Bağımsızlık Demokrasi Özgürlük Eşitlik Birlik

Kafkasya Kıyısındaki İskeleler* (Dizi Yazısı 1. Bölüm)

Sadık Müfit Bilge

Trabzon Eyâleti’ne bağlı, bugün Gürcistan’da yer alan, birer Osmanlı garnizonu bulunan Gönye ve Batum, Kafkasya’daki ilk iskelelerdi. Gönye ve Batum iskelelerinde dalgakıranlar ve ambarlar yoktu. Megrel topraklarında Çako, Handere, Suri, Yavısa ve Zapçe iskeleleri vardı. Faş (Rion) nehrinin Karadeniz’e döküldüğü yerde bulunan ve bir Osmanlı garnizonunun da görev yaptığı Faş (günümüzde Poti) iskelesi de Trabzon Eyâleti’ne dâhildi. Bu iskeleden içerilere doğru Faş nehri üzerinde teknelerin yüzmesine uygun olan yere kadar ulaşım yapılırdı.21 Faş’ın 20 km. kuzeyindeki İskorya/ İskurça iskelesi 17. ve 18. yüzyıllarda önem kazandı.

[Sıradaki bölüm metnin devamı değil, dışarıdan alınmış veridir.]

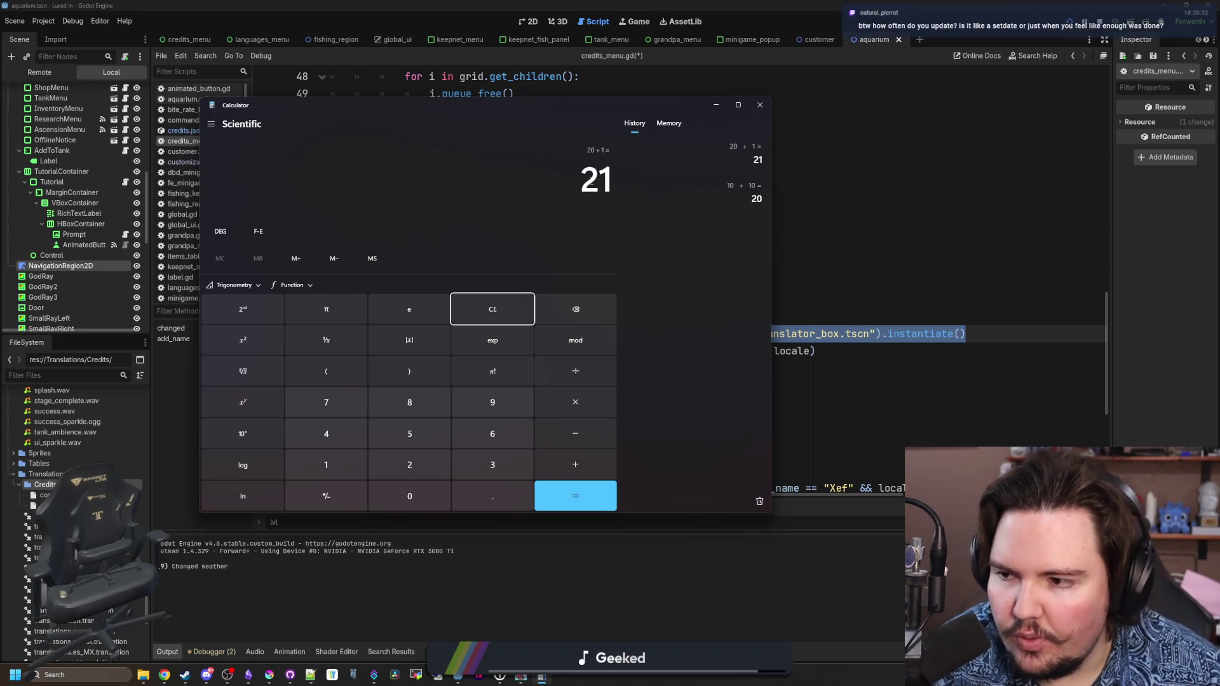
pyautogui.click(509, 310)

İngur nehrinin Karadeniz’e döküldüğü yerden itibaren Abaza iskeleleri başlardı. İskurça’nın 45 km. kuzeyinde bulunan stratejik öneme sahip Sohum’dan Anapa’ya kadar Karadeniz sahilinde Abaza iskelesi olarak 22 iskele vardı.22

Sohum bölgenin en önemli limanıydı. Sadece Abhazya’da değil bütün Güney Kafkasya ve Kafkasya’nın Karadeniz kıyılarındaki en güçlü Osmanlı müstahkem mevkilerinden olan Sohum Kalesi’nin önünde yer alan liman, keşişleme, kıble ve lodos rüzgârlarının içeriye girmesi nedeniyle gemilerin kışın yatmasına uygun değildi. Hem Abaza ve Megrelli hem de Türk, Rum ve Ermeni tâcirlere ait çok sayıda dükkân, depo ve ticarethâne bulunan Sohum’da Abazalar, Çerkesler ve Megrellere yönelik deniz ticareti çok yoğun ve kârlıydı.
Dar bir sokağın etrafında bulunan pazar yeri kalenin dışında yer alıyordu. Burada meyhâneler de vardı.23

16. ve 17. yüzyıllarda Sohum limanı üzerinden Abhazya ile ticaret yapan Osmanlı tüccarı ve limana sefer yapan gemiciler çok iyi örgütlenmişlerdi. Abazalarla yapılan ticarete dair fermânlar doğrudan tâcirlere ve gemicilere yazılıyordu.24

Sohum’un 80 km. kuzeyinde Soğuksu iskelesi, buradan 30 km. uzakta Bucunda iskelesi ve buradan 30 km. kuzeydeki Gagra iskelesi küçük birer Osmanlı garnizonu bulunan, Osmanlı gümrük memurlarının görev yaptığı iskelelerdi. Abaza iskelelerinin en önemlileri Trabzon’a 300 mil uzaklıkta, büyük ve işlek bir iskele olan, ancak kıble ve gündoğusu rüzgârlarının çok sert esmesi nedeni ile gemilerin kışlayamadığı Lakırba, gemilerin yaz kış kalabildiği işlek bir iskele olan Laçığa, bağlı bahçeli bir köyün eteğinde kurulmuş gemilerin kışlayamadığı Çanda, gemilerin kış günleri de kalabildiği Keç, gemilerin kışlayamadığı Arıt ve Layoş, Çerkeslerin de gelip ticaret yaptıkları Sadşe, bir mescid ve iskele başında bir pazar yeri bulunan, ancak fazla işlek olmayan Kamış, işlek bir iskele olan Suça, köle ticareti yapılan Cembe, Kefe, Kerç ve Taman’dan gemilerin geldiği, rüzgârlara açık olduğundan dolayı gemilerin kışın yatamadığı Aşkalı, gemilerin yaz kış kalabildiği Hardine/Soğuksu, Kefe ve Taman gemilerinin geldiği, tahtadan yapılmış hasır örtülü mahzenler bulunan Kotası idi.25

Abhazya’daki iskelelere “yılda bir kere (Temmuz) her diyârın gemileri, barut, kurşun, tüfenk, fişenk, ok ve yay, kılıç, kalkan, mızrak ve gayrı alât-ı silah, eski pabuç, çuka-kenârı, gömleklik bez, boğası, ocak demirleri, kazan, ocak içine kazan asacak demir zincir, tuz ve sabun” getirirler, karşılığında “değiş tokuş” ile “bâkireler ve gılmanlar, rûgân-ı şem, asel-i şem, zerdevâ ve asel”,26 deri ve postlar, keten ve şimşir ağacı27 alırlardı.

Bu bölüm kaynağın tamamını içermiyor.